TRY IT ▸ Please rewrite the records below with "chart" replaced by "graph" and everything else left unchanged. Leave the pictures out.
----------
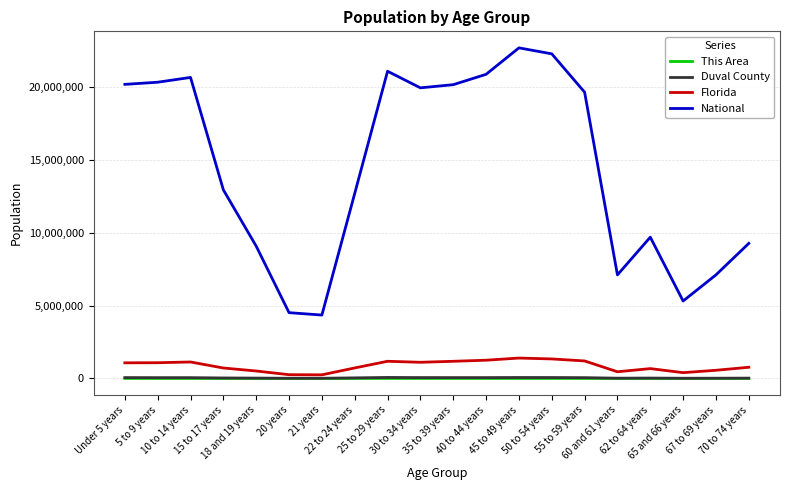

True or false: Duval County and Florida cross at least once.

False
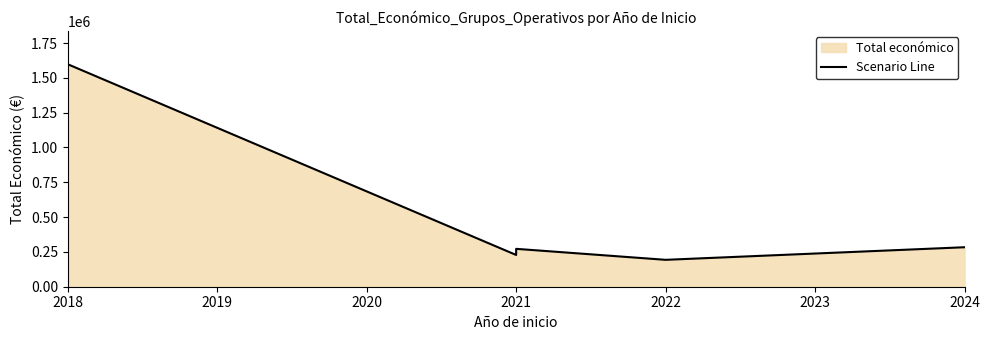

What is the value of the 2nd point from the left?

228019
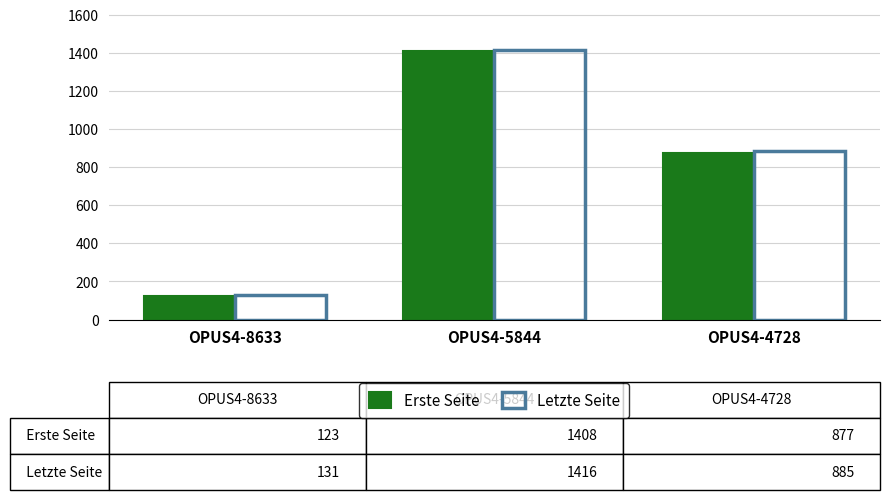

Are the bars horizontal?

No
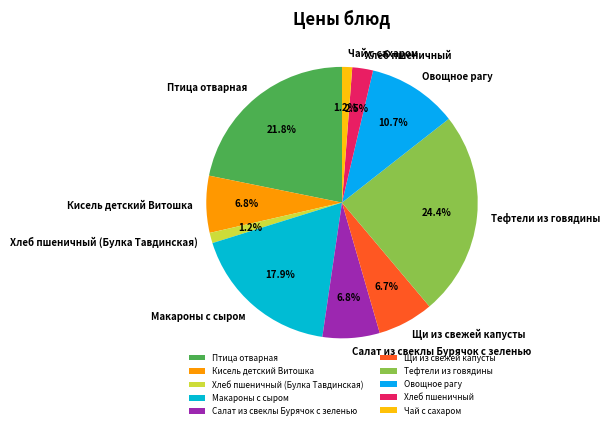

Is it true that Чай с сахаром is 1% of the pie?

True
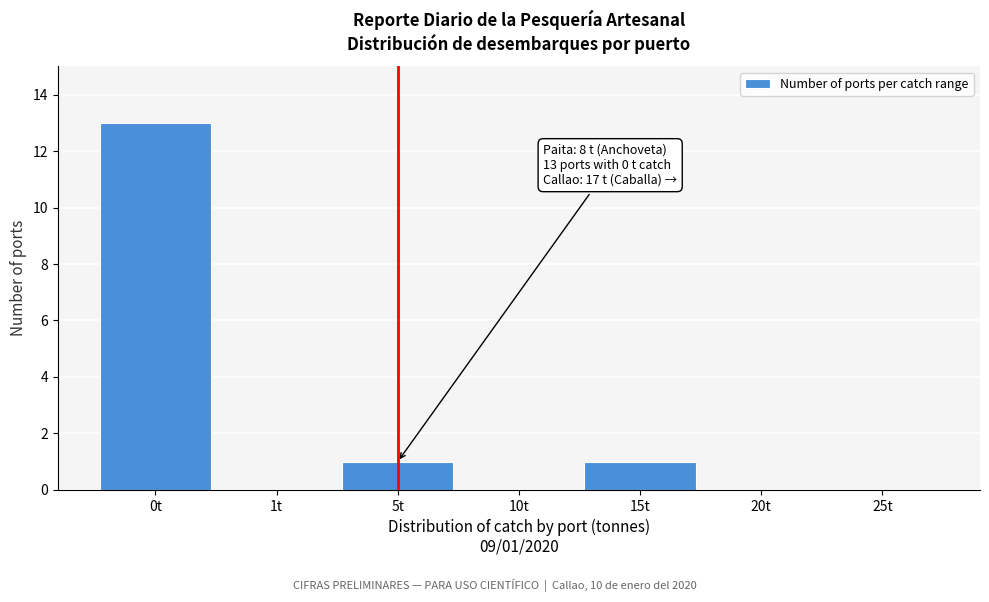

Reading left to right, transcribe all the data shown in this chart.

0t=13	1t=0	5t=1	10t=0	15t=1	20t=0	25t=0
----------
ANSWER TO THIS TASK ▸
True or false: Duval County and Florida cross at least once.

False

What is the value of the 2nd point from the left?

228019

Are the bars horizontal?

No

Is it true that Чай с сахаром is 1% of the pie?

True

Reading left to right, transcribe all the data shown in this graph.

0t=13	1t=0	5t=1	10t=0	15t=1	20t=0	25t=0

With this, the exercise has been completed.